Pay no attention to the saddle. I have only been on a horse three times, and during the first, on a date when I was 18, the addle- headed mule wandered over to a stream to drink and I sailed down its neck to do the same (Final score: desperate teenager 0, horse 1). As anyone in their fifties will know my title refers to a kick-ass rock song by Aerosmith that formed part of the soundtrack of my youth. Those were the pre-Lord of the Rings days of Steve Tyler, before Liv. And the Lip, Steve having already out-Jaggered Mick, had yet to be perfected by the gorgeous elf.

I left the country to continue my education and practise my profession as a historian. That lasted 25 years. I have been back for three and a half and it has not been easy - broken marriage, Auckland house prices - but there is not a day that I don't kiss the ground of my home country and feel privileged both to have been away and then had the opportunity to return. New Zealand is not perfect - that is my theme - but it is stunning. When Americans asked where are you from and I told them (particularly after Lord of the Rings) they said then what the hell are you doing here? I came back because there was not a day away when I hadn't missed this place. In a column in December 26's Herald ('Parata's meteoric rise', p.
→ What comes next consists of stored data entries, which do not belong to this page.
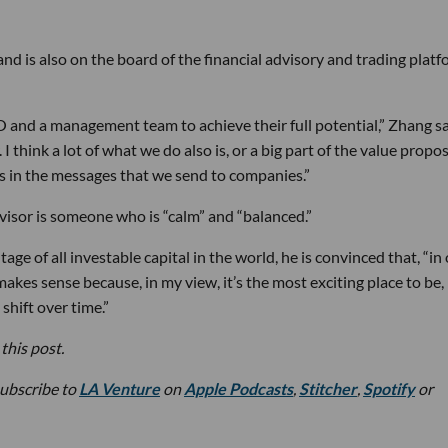
 is also on the board of the financial advisory and trading plat
EO and a management team to achieve their full potential,” Zhang sa
 I think a lot of what we do also is, or a big part of the value propo
es in the messages that we send to companies.”
dvisor is someone who is “calm” and “balanced.”
age of all investable capital in the world, he is convinced that, “in
 makes sense because, in my view, it’s the most exciting place to be, 
shift over time.”
this post.
subscribe to
LA Venture
on
Apple Podcasts
,
Stitcher
,
Spotify
or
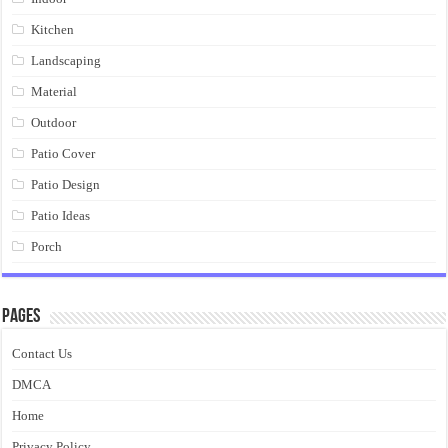
Kitchen
Landscaping
Material
Outdoor
Patio Cover
Patio Design
Patio Ideas
Porch
Pages
Contact Us
DMCA
Home
Privacy Policy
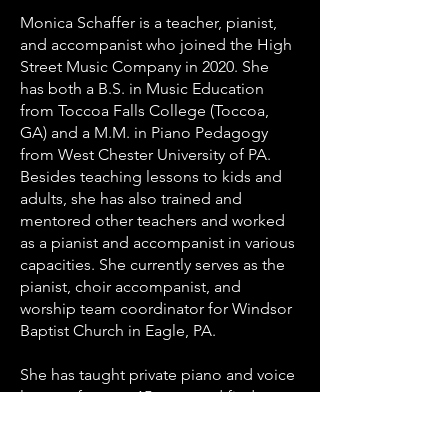
Monica Schaffer is a teacher, pianist,
and accompanist who joined the High
Street Music Company in 2020. She
has both a B.S. in Music Education
from Toccoa Falls College (Toccoa,
GA) and a M.M. in Piano Pedagogy
from West Chester University of PA.
Besides teaching lessons to kids and
adults, she has also trained and
mentored other teachers and worked
as a pianist and accompanist in various
capacities. She currently serves as the
pianist, choir accompanist, and
worship team coordinator for Windsor
Baptist Church in Eagle, PA.
She has taught private piano and voice
lessons for over 15 years and finds
great joy in helping students of all
ages and abilities have fun during the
A53), Bryan Gould - to whom I mean no disrespect - described Lesley Longstone as "a halfway competent UK public official with little chance of reaching the top in Britain (as witness the willingness to come to New Zealand)".

I would settle for being a halfway decent human being, father and husband and am not sure if I will ever be able to say that. But to return to New Zealand, I accepted a demotion from an endowed professorship (the highest rank there) at the 50th best university in the world for an ordinary one at one ranked lower, for the reasons I have given. I have the greatest respect for my current students and colleagues.

This year, I wrote two letters to the Herald, which were published. Decades ago a colleague in Britain warned me that writing letters to the local newspaper was at worst a sign of madness and at best evidence of being a "sad bastard".


I was in fact "sad", but to write a letter, it also helps me to be cross. The first was in response to Minister Gerry Brownlee's remarkable assault on Finland, unprecedented in peacetime.

The other was evoked by a lobbyist to the Government telling a professional academic with the temerity to discuss New Zealand's environmental degradation to retire to his comfy tenure in the lounge.

In the first case, I explained that Finland had social investment in education, parental support and gender equality of opportunity that made New Zealand look like Mount Doom. In the second I pointed out that academic tenure does not exist here and lounges are in short supply. The lobbyist appeared to be more than adequately upholstered. In New Zealand the ignorance-alleviation industry desperately needs a shot in the arm.

A senior colleague who moved from Auckland back to his (and my) home city of Wellington recently made a funny joke. The only problem about returning to Wellington, he reported, was that you find the city and the country run by all the members of your BA (Hons) classes who got seconds. It is probably only funny if you got a first, and then became an academic. But as a result we deferred our earning years and some of us remain fervent believers in education.

Which brings me back to Finland. They live in a sub-arctic marginal zone, and suffer from alcoholism and depression, but their social policies put us in late antiquity. Why does New Zealand have the governments it elects and the policies they pursue? It is not, presumably, because New Zealanders are dumber than Finns. So it must be: education, education, education.

Jonathan Scott is professor of history at Auckland University.